▸ **Task details**: Turn the text in each row into a numbered list with one line per item, skipping any blank lines.

▸ **Data shown**:
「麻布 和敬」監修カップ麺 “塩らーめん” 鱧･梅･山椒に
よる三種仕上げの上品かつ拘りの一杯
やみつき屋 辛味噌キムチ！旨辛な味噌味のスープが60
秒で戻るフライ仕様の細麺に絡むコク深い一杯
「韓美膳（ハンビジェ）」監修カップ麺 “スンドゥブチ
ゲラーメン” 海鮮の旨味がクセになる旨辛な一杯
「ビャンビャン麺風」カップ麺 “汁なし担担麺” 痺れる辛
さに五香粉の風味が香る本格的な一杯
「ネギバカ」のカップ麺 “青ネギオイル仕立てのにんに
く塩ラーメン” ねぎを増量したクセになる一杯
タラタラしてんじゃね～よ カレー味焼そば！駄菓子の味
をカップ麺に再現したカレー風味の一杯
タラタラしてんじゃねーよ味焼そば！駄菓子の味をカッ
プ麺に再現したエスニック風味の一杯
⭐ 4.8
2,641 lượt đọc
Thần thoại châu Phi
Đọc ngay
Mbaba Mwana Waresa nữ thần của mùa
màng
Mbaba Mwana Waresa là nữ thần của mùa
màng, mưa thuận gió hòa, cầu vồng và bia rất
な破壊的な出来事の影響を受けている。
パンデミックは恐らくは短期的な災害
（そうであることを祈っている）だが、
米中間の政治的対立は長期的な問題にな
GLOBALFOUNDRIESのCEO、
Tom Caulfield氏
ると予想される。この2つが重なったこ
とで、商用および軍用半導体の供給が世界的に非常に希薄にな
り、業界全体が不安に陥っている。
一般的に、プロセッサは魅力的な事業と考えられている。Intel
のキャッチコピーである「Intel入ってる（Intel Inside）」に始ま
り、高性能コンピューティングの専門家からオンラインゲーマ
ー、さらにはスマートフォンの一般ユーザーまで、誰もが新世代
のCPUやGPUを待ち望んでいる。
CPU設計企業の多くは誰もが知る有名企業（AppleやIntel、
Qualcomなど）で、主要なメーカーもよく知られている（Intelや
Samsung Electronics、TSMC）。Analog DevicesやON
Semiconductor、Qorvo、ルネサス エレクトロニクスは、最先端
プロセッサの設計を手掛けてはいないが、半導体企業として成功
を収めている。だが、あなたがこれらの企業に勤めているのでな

▸ **Response to this task**:
1. 「麻布 和敬」監修カップ麺 “塩らーめん” 鱧･梅･山椒に
2. よる三種仕上げの上品かつ拘りの一杯
3. やみつき屋 辛味噌キムチ！旨辛な味噌味のスープが60
4. 秒で戻るフライ仕様の細麺に絡むコク深い一杯
5. 「韓美膳（ハンビジェ）」監修カップ麺 “スンドゥブチ
6. ゲラーメン” 海鮮の旨味がクセになる旨辛な一杯
7. 「ビャンビャン麺風」カップ麺 “汁なし担担麺” 痺れる辛
8. さに五香粉の風味が香る本格的な一杯
9. 「ネギバカ」のカップ麺 “青ネギオイル仕立てのにんに
10. く塩ラーメン” ねぎを増量したクセになる一杯
11. タラタラしてんじゃね～よ カレー味焼そば！駄菓子の味
12. をカップ麺に再現したカレー風味の一杯
13. タラタラしてんじゃねーよ味焼そば！駄菓子の味をカッ
14. プ麺に再現したエスニック風味の一杯
15. ⭐ 4.8
16. 2,641 lượt đọc
17. Thần thoại châu Phi
18. Đọc ngay
19. Mbaba Mwana Waresa nữ thần của mùa
20. màng
21. Mbaba Mwana Waresa là nữ thần của mùa
22. màng, mưa thuận gió hòa, cầu vồng và bia rất
23. な破壊的な出来事の影響を受けている。
24. パンデミックは恐らくは短期的な災害
25. （そうであることを祈っている）だが、
26. 米中間の政治的対立は長期的な問題にな
27. GLOBALFOUNDRIESのCEO、
28. Tom Caulfield氏
29. ると予想される。この2つが重なったこ
30. とで、商用および軍用半導体の供給が世界的に非常に希薄にな
31. り、業界全体が不安に陥っている。
32. 一般的に、プロセッサは魅力的な事業と考えられている。Intel
33. のキャッチコピーである「Intel入ってる（Intel Inside）」に始ま
34. り、高性能コンピューティングの専門家からオンラインゲーマ
35. ー、さらにはスマートフォンの一般ユーザーまで、誰もが新世代
36. のCPUやGPUを待ち望んでいる。
37. CPU設計企業の多くは誰もが知る有名企業（AppleやIntel、
38. Qualcomなど）で、主要なメーカーもよく知られている（Intelや
39. Samsung Electronics、TSMC）。Analog DevicesやON
40. Semiconductor、Qorvo、ルネサス エレクトロニクスは、最先端
41. プロセッサの設計を手掛けてはいないが、半導体企業として成功
42. を収めている。だが、あなたがこれらの企業に勤めているのでな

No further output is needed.